Si la réhabilitation de la mangrove a été un succès, on comprend désormais que l’urbanisation sauvage du sud de Bali risque de tout compromettre. A priori zone non constructible, la mangrove a également vu la partie de son territoire gérée par le gouvernement local balinais se réduire comme peau de chagrin. L’énorme centre commercial Bali Galleria, construit à la fin années 90 sur la mangrove à Simpang Siyur, en est l’exemple le plus scandaleux. Selon les acteurs impliqués sur le terrain, l’avenir de la mangrove doit désormais passer par un remaniement des organismes qui s’en occupent. Jusqu’à maintenant, le MIC a été suspendu au bon vouloir budgétaire des Japonais et du gouvernement indonésien en fonction des objectifs fixés. C’est pourquoi, avec la Mangrove Society, il est question de créer une fondation indépendante qui pourrait bénéficier de mannes financières plus importantes.
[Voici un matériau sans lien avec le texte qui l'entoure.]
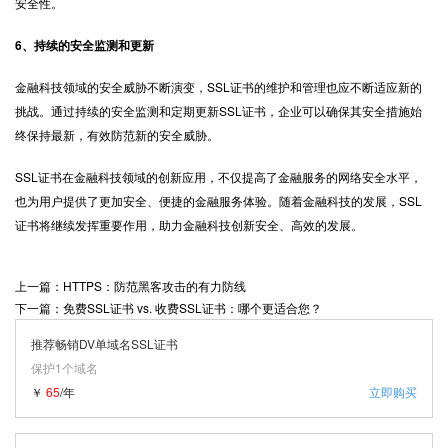
安全性。
6、持续的安全监测和更新
金融科技领域的安全威胁不断演变，SSL证书的维护和管理也应不断适应新的
挑战。通过持续的安全监测和定期更新SSL证书，企业可以确保其安全措施始
终保持最新，有效防范新的安全威胁。
SSL证书
在金融科技领域的创新应用，不仅提高了金融服务的网络安全水平，
也为用户提供了更加安全、便捷的金融服务体验。随着金融科技的发展，SSL
证书将继续发挥重要作用，助力金融科技创新安全、高效的发展。
上一篇：HTTPS：防范黑客攻击的有力防线
下一篇：免费SSL证书 vs. 收费SSL证书：哪个更适合您？
推荐畅销DV单域名SSL证书
保护1个域名
￥
65
/年
立即购买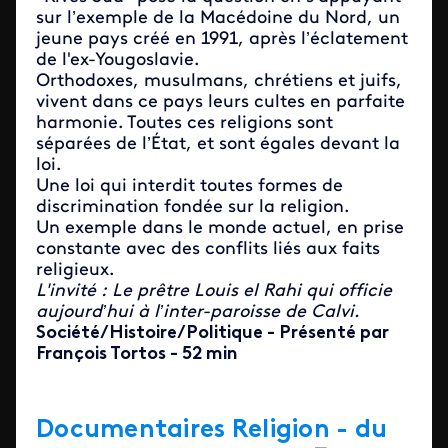
sur l’exemple de la Macédoine du Nord, un
jeune pays créé en 1991, après l’éclatement
de l'ex-Yougoslavie.
Orthodoxes, musulmans, chrétiens et juifs,
vivent dans ce pays leurs cultes en parfaite
harmonie. Toutes ces religions sont
séparées de l’État, et sont égales devant la
loi.
Une loi qui interdit toutes formes de
discrimination fondée sur la religion.
Un exemple dans le monde actuel, en prise
constante avec des conflits liés aux faits
religieux.
L'invité : Le prêtre Louis el Rahi qui officie
aujourd’hui à l’inter-paroisse de Calvi.
Société/Histoire/Politique - Présenté par
François Tortos - 52 min
Documentaires Religion - du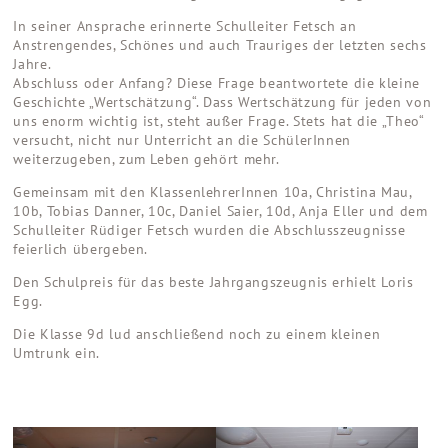
In seiner Ansprache erinnerte Schulleiter Fetsch an
Anstrengendes, Schönes und auch Trauriges der letzten sechs
Jahre.
Abschluss oder Anfang? Diese Frage beantwortete die kleine
Geschichte „Wertschätzung“. Dass Wertschätzung für jeden von
uns enorm wichtig ist, steht außer Frage. Stets hat die „Theo“
versucht, nicht nur Unterricht an die SchülerInnen
weiterzugeben, zum Leben gehört mehr.
Gemeinsam mit den KlassenlehrerInnen 10a, Christina Mau,
10b, Tobias Danner, 10c, Daniel Saier, 10d, Anja Eller und dem
Schulleiter Rüdiger Fetsch wurden die Abschlusszeugnisse
feierlich übergeben.
Den Schulpreis für das beste Jahrgangszeugnis erhielt Loris
Egg.
Die Klasse 9d lud anschließend noch zu einem kleinen
Umtrunk ein.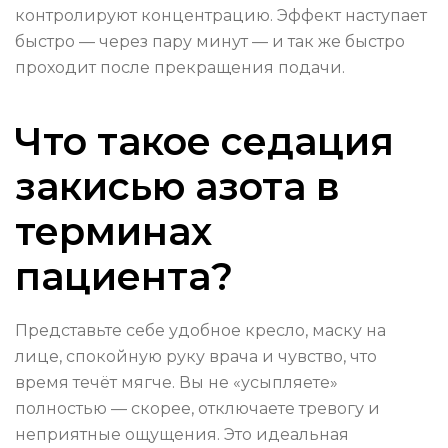
контролируют концентрацию. Эффект наступает
быстро — через пару минут — и так же быстро
проходит после прекращения подачи.
Что такое седация
закисью азота в
терминах
пациента?
Представьте себе удобное кресло, маску на
лице, спокойную руку врача и чувство, что
время течёт мягче. Вы не «усыпляете»
полностью — скорее, отключаете тревогу и
неприятные ощущения. Это идеальная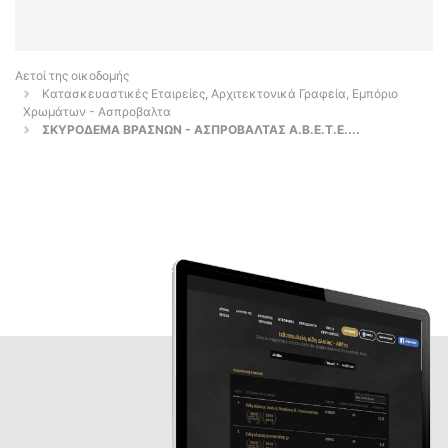
Αετοί της οικοδομής
Κατασκευαστικές Εταιρείες, Αρχιτεκτονικά Γραφεία, Εμπόριο
Χρωμάτων - Ασπροβαλτα
ΣΚΥΡΟΔΕΜΑ ΒΡΑΣΝΩΝ - ΑΣΠΡΟΒΑΛΤΑΣ Α.Β.Ε.Τ.Ε....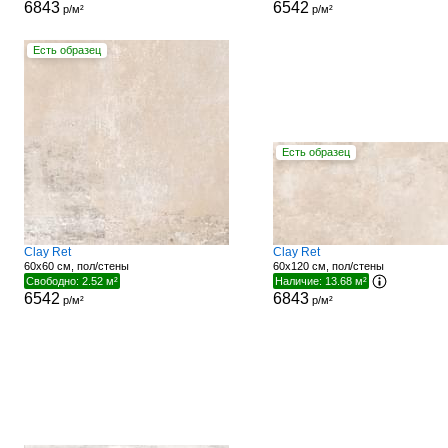
6843
6542
р/м²
р/м²
Есть образец
Есть образец
Clay Ret
Clay Ret
60x60 см, пол/стены
60x120 см, пол/стены
Свободно: 2.52 м²
Наличие: 13.68 м²
6542
6843
р/м²
р/м²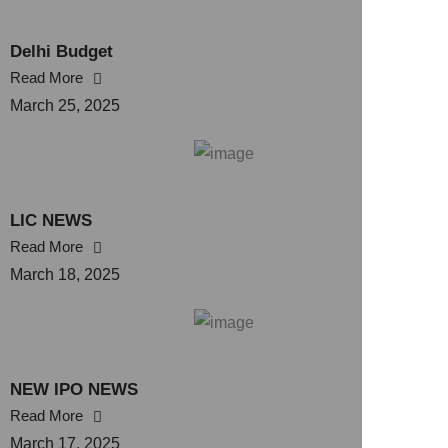
Delhi Budget
Read More
March 25, 2025
LIC NEWS
Read More
March 18, 2025
NEW IPO NEWS
Read More
March 17, 2025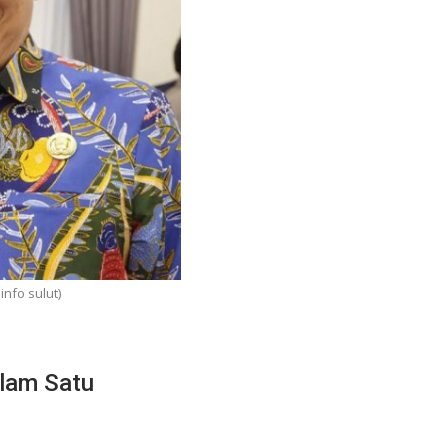
nfo sulut)
lam Satu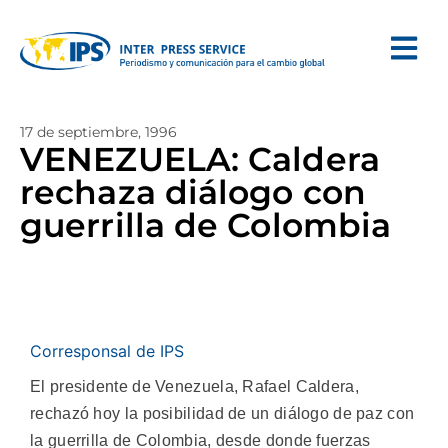
17 de septiembre, 1996
VENEZUELA: Caldera
rechaza diálogo con
guerrilla de Colombia
Corresponsal de IPS
El presidente de Venezuela, Rafael Caldera,
rechazó hoy la posibilidad de un diálogo de paz con
la guerrilla de Colombia, desde donde fuerzas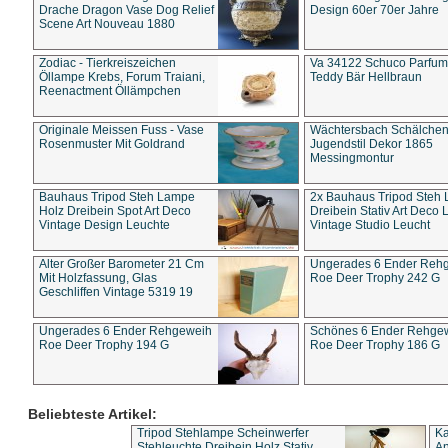
Drache Dragon Vase Dog Relief
Design 60er 70er Jahre
Scene Art Nouveau 1880
Zodiac - Tierkreiszeichen
Va 34122 Schuco Parfum 
Öllampe Krebs, Forum Traiani,
Teddy Bär Hellbraun
Reenactment Öllämpchen
Originale Meissen Fuss - Vase
Wächtersbach Schälche
Rosenmuster Mit Goldrand
Jugendstil Dekor 1865
Messingmontur
Bauhaus Tripod Steh Lampe
2x Bauhaus Tripod Steh
Holz Dreibein Spot Art Deco
Dreibein Stativ Art Deco L
Vintage Design Leuchte
Vintage Studio Leucht
Alter Großer Barometer 21 Cm
Ungerades 6 Ender Reh
Mit Holzfassung, Glas
Roe Deer Trophy 242 G
Geschliffen Vintage 5319 19
Ungerades 6 Ender Rehgeweih
Schönes 6 Ender Rehge
Roe Deer Trophy 194 G
Roe Deer Trophy 186 G
Beliebteste Artikel:
Tripod Stehlampe Scheinwerfer
Ka
Stehleuchte Dreibein Holz Stativ
An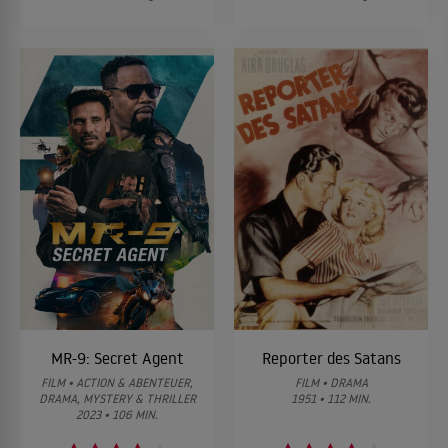
MR-9: Secret Agent
Reporter des Satans
FILM • ACTION & ABENTEUER,
FILM • DRAMA
DRAMA, MYSTERY & THRILLER
1951 • 112 MIN.
2023 • 106 MIN.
En attendant, on peut toujours devenir membre pour une contribution annuelle de 250000 rp pour les particuliers et d’un million pour les entreprises. Les activités organisées par le MIC et la Mangrove Society s’adressent aux passionnés de nature. Des conférences animées par des spécialistes internationaux se tiennent tous les mois sur des sujets aussi divers que le corail, les espèces de papillons, le papier recyclé, etc. Ils organisent bien sûr des éco-tours, qui vont de l’observation des oiseaux à des séances de nettoyage et de replantage, et publient un bulletin régulier sur leur action. Mais la bataille est loin d’être gagnée. Comme le fait remarquer Dewi Satyawati en aparté : « Si ça ne tenait qu’à moi, j’interdirais toutes ces fabriques de sacs en plastique ! ».